Work order - Which lines in the data below contain the word "this"? Return each one in full.

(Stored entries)
=== Section Start ===

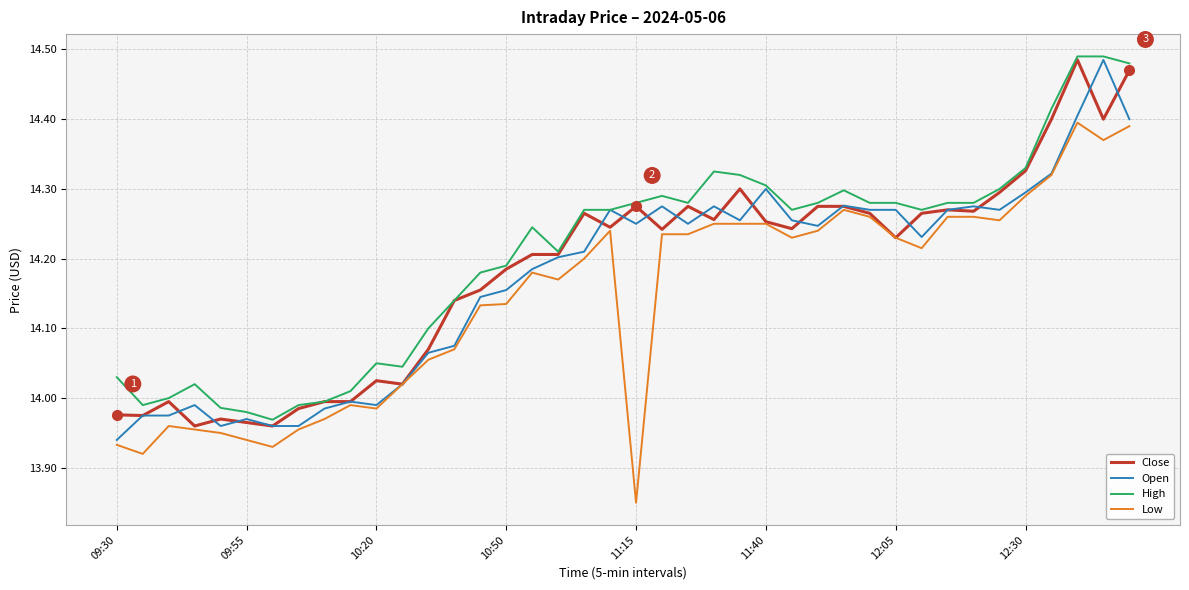

True or false: Low and High intersect in this chart.

False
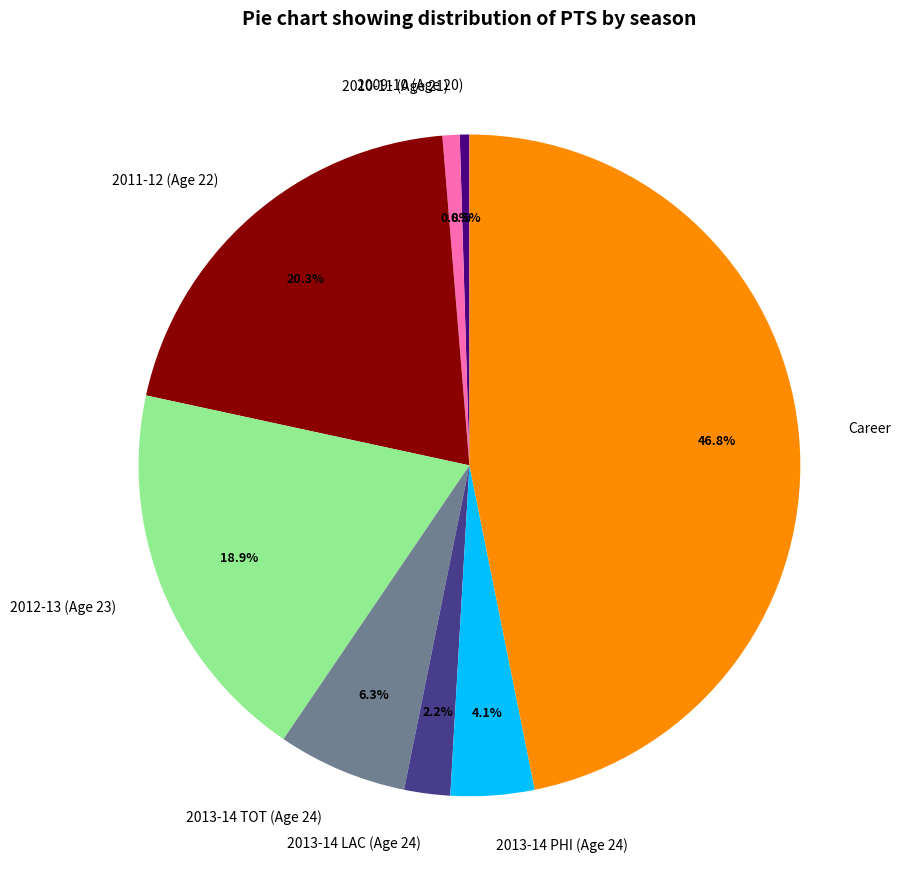

What is the largest slice in the pie chart?

Career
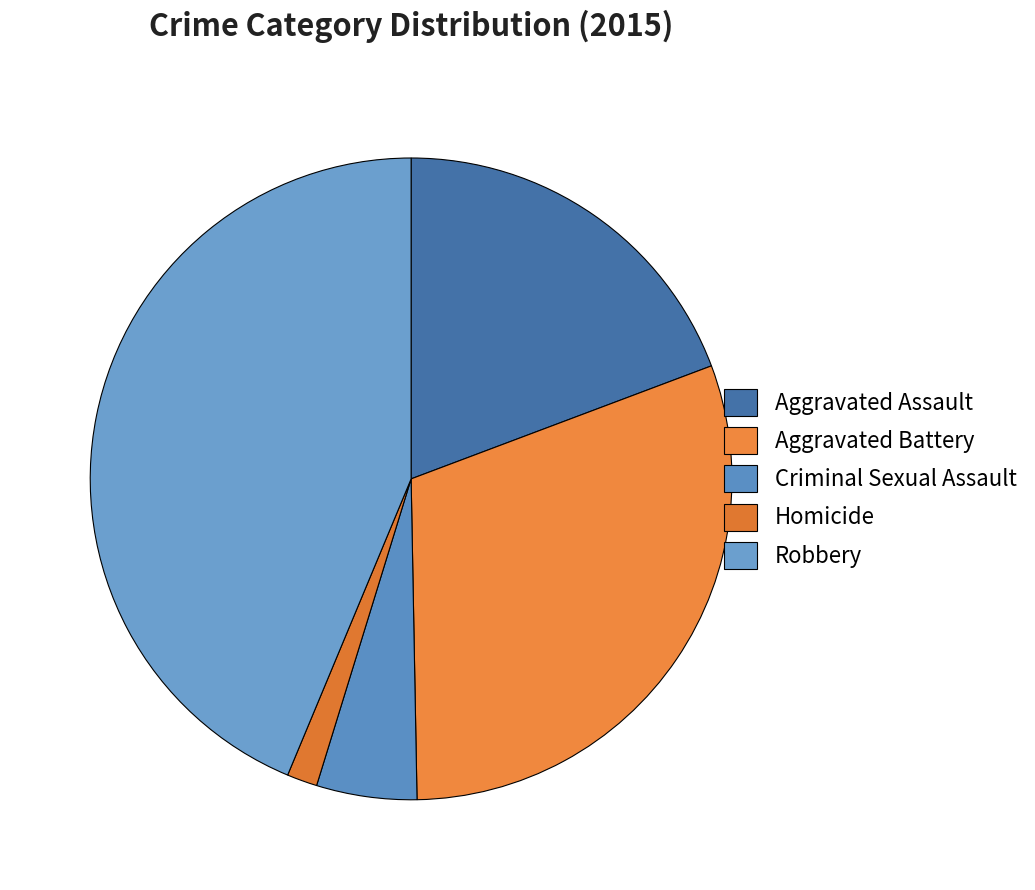

How many slices are in this pie chart?

5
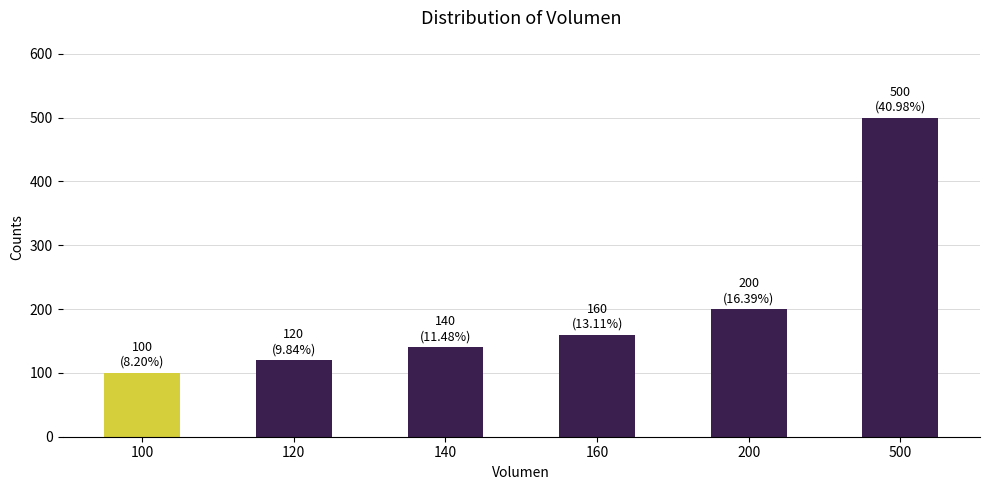

Reading left to right, what are all the values shown in this chart?

100=100	120=120	140=140	160=160	200=200	500=500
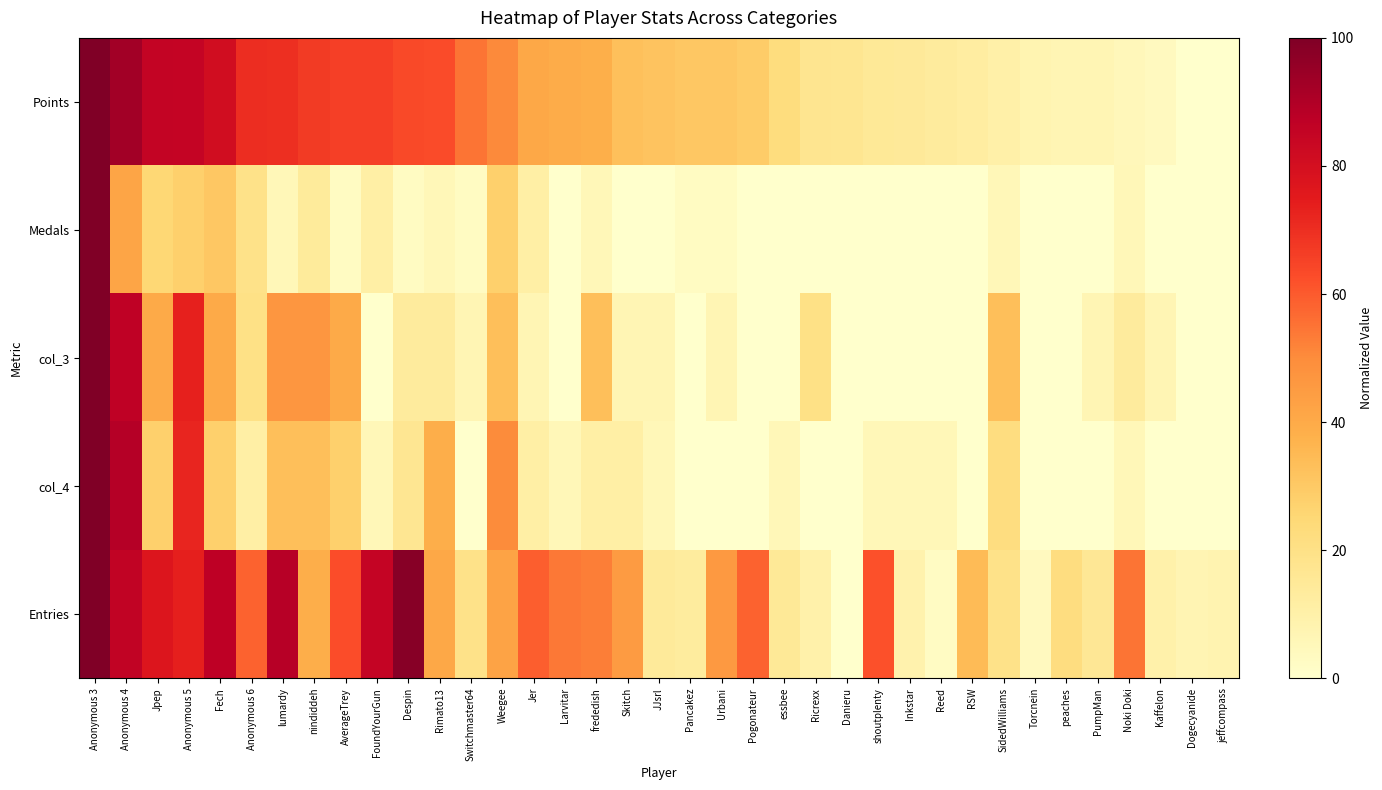

Reading left to right, what are all the values shown in this chart?

Points: Anonymous 3=1.0	Anonymous 4=0.9	Jpep=0.9	Anonymous 5=0.8	Fech=0.8	Anonymous 6=0.7	lumardy=0.7	nindiddeh=0.7	AverageTrey=0.7	FoundYourGun=0.7	Despin=0.6	Rimato13=0.6	Switchmaster64=0.5	Weegee=0.5	Jer=0.4	Larvitar=0.4	frededish=0.4	Skitch=0.3	JJsrl=0.3	Pancakez=0.3	Urbani=0.3	Pogonateur=0.3	essbee=0.2	Ricrexx=0.2	Danieru=0.2	shoutplenty=0.2	Inkstar=0.1	Reed=0.1	RSW=0.1	SidedWilliams=0.1	Torcnein=0.1	peaches=0.1	PumpMan=0.1	Noki Doki=0.1	Kaffelon=0.0	Dogecyanide=0.0	jeffcompass=0.0
Medals: Anonymous 3=1.0	Anonymous 4=0.4	Jpep=0.2	Anonymous 5=0.3	Fech=0.3	Anonymous 6=0.2	lumardy=0.1	nindiddeh=0.1	AverageTrey=0.0	FoundYourGun=0.1	Despin=0.0	Rimato13=0.1	Switchmaster64=0.0	Weegee=0.3	Jer=0.1	Larvitar=0.0	frededish=0.1	Skitch=0.0	JJsrl=0.0	Pancakez=0.0	Urbani=0.0	Pogonateur=0.0	essbee=0.0	Ricrexx=0.0	Danieru=0.0	shoutplenty=0.0	Inkstar=0.0	Reed=0.0	RSW=0.0	SidedWilliams=0.1	Torcnein=0.0	peaches=0.0	PumpMan=0.0	Noki Doki=0.1	Kaffelon=0.0	Dogecyanide=0.0	jeffcompass=0.0
col_3: Anonymous 3=1.0	Anonymous 4=0.9	Jpep=0.4	Anonymous 5=0.7	Fech=0.4	Anonymous 6=0.2	lumardy=0.5	nindiddeh=0.5	AverageTrey=0.4	FoundYourGun=0.0	Despin=0.1	Rimato13=0.1	Switchmaster64=0.1	Weegee=0.3	Jer=0.1	Larvitar=0.0	frededish=0.3	Skitch=0.1	JJsrl=0.1	Pancakez=0.0	Urbani=0.1	Pogonateur=0.0	essbee=0.0	Ricrexx=0.2	Danieru=0.0	shoutplenty=0.0	Inkstar=0.0	Reed=0.0	RSW=0.0	SidedWilliams=0.3	Torcnein=0.0	peaches=0.0	PumpMan=0.1	Noki Doki=0.1	Kaffelon=0.1	Dogecyanide=0.0	jeffcompass=0.0
col_4: Anonymous 3=1.0	Anonymous 4=0.9	Jpep=0.3	Anonymous 5=0.7	Fech=0.3	Anonymous 6=0.1	lumardy=0.3	nindiddeh=0.3	AverageTrey=0.3	FoundYourGun=0.1	Despin=0.2	Rimato13=0.4	Switchmaster64=0.0	Weegee=0.5	Jer=0.1	Larvitar=0.1	frededish=0.1	Skitch=0.1	JJsrl=0.1	Pancakez=0.0	Urbani=0.0	Pogonateur=0.0	essbee=0.1	Ricrexx=0.0	Danieru=0.0	shoutplenty=0.1	Inkstar=0.1	Reed=0.1	RSW=0.0	SidedWilliams=0.2	Torcnein=0.0	peaches=0.0	PumpMan=0.0	Noki Doki=0.1	Kaffelon=0.0	Dogecyanide=0.0	jeffcompass=0.0
Entries: Anonymous 3=1.0	Anonymous 4=0.9	Jpep=0.8	Anonymous 5=0.7	Fech=0.9	Anonymous 6=0.6	lumardy=0.9	nindiddeh=0.4	AverageTrey=0.6	FoundYourGun=0.8	Despin=1.0	Rimato13=0.4	Switchmaster64=0.2	Weegee=0.4	Jer=0.6	Larvitar=0.5	frededish=0.5	Skitch=0.5	JJsrl=0.1	Pancakez=0.1	Urbani=0.5	Pogonateur=0.6	essbee=0.2	Ricrexx=0.1	Danieru=0.0	shoutplenty=0.6	Inkstar=0.1	Reed=0.0	RSW=0.3	SidedWilliams=0.2	Torcnein=0.0	peaches=0.2	PumpMan=0.2	Noki Doki=0.5	Kaffelon=0.1	Dogecyanide=0.1	jeffcompass=0.1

=== Section End ===

Answer section -
True or false: Low and High intersect in this chart.
How many slices are in this pie chart?
Reading left to right, what are all the values shown in this chart?
Reading left to right, what are all the values shown in this chart?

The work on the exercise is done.